I started reading King Lear, and honestly I don't think I'll finish it. I don't know, maybe it's that half the characters have similar names and titles, maybe that Cordelia's total inability to play the yes-man game just doesn't impress me, maybe I'm equally unimpressed with Lear's big hissyfit--and was that a hint of a hidden agenda to keep Cordelia unmarried to serve him in old age? I kind of liked Kent though.
I ended up in King Lear after I stumbled onto the Dark Tower's literary ancestor in a volume of Browning poetry and followed it back to Lear, which pointed back to a lost folk song.
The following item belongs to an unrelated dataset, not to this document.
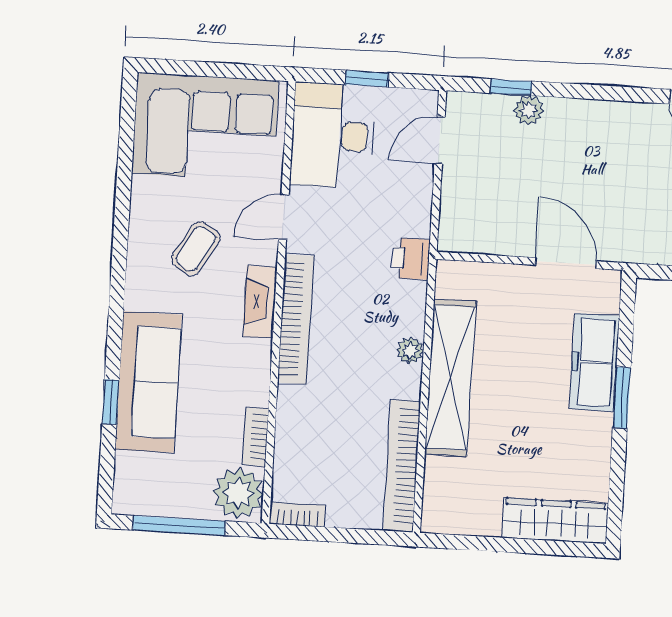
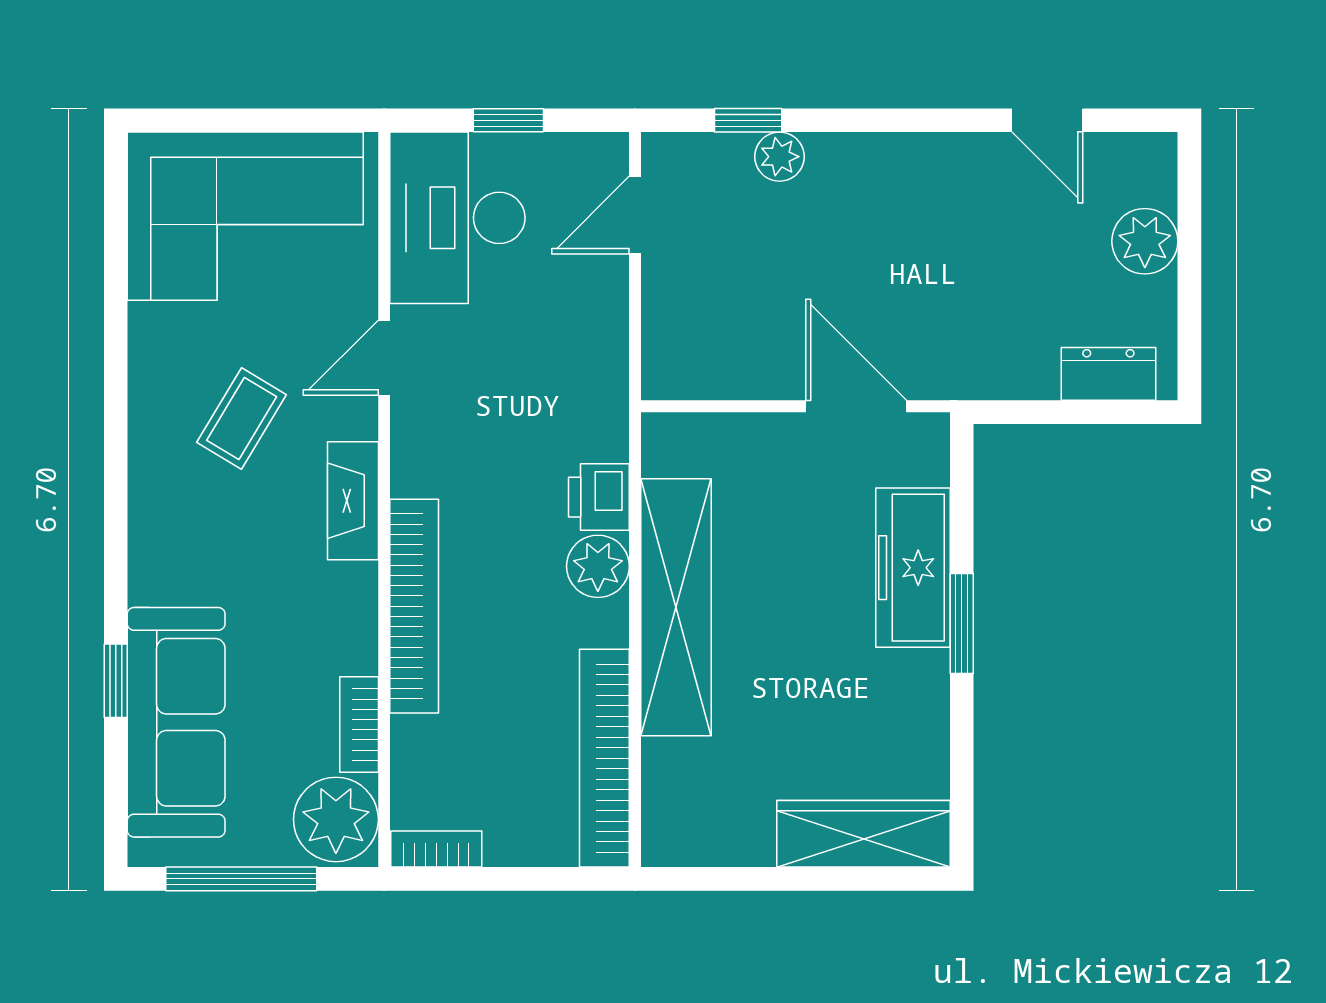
printer: (411, 259) -> (599, 497), moved
bookcase: (296, 319) -> (414, 606), moved
plant: (410, 350) -> (598, 566), width x1.38, depth x1.38
sofa: (148, 382) -> (176, 722), moved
I have decided to believe that, through mystical means, the lost folk song IS the Browning poem, which was known to Shakespeare, forgotten, and written by Browning, only to be returned to a prior era so that it could inspire Shakespeare, and be forgotten, and the line from Shakespeare could inspire Browning, and on and on in a big, somehow un-paradoxical, loop.
There's a story in there somewhere. Remind me to dig it out later.
The cover art for
ketsugami's first novel came in, it's smashin' gorgeous. This book will make your shelf look prettier. Change of plans, Django, you now have to sign my copy on the inside. :)
And, so that this entry isn't entirely literature-related, a quote from
scionofgrace:
So last week, Thom drew a little cartoon Yoda in a cafe hat and apron and wrote, "French fries we serve not. Coffee house we are. Brew or brew not, there is no fry."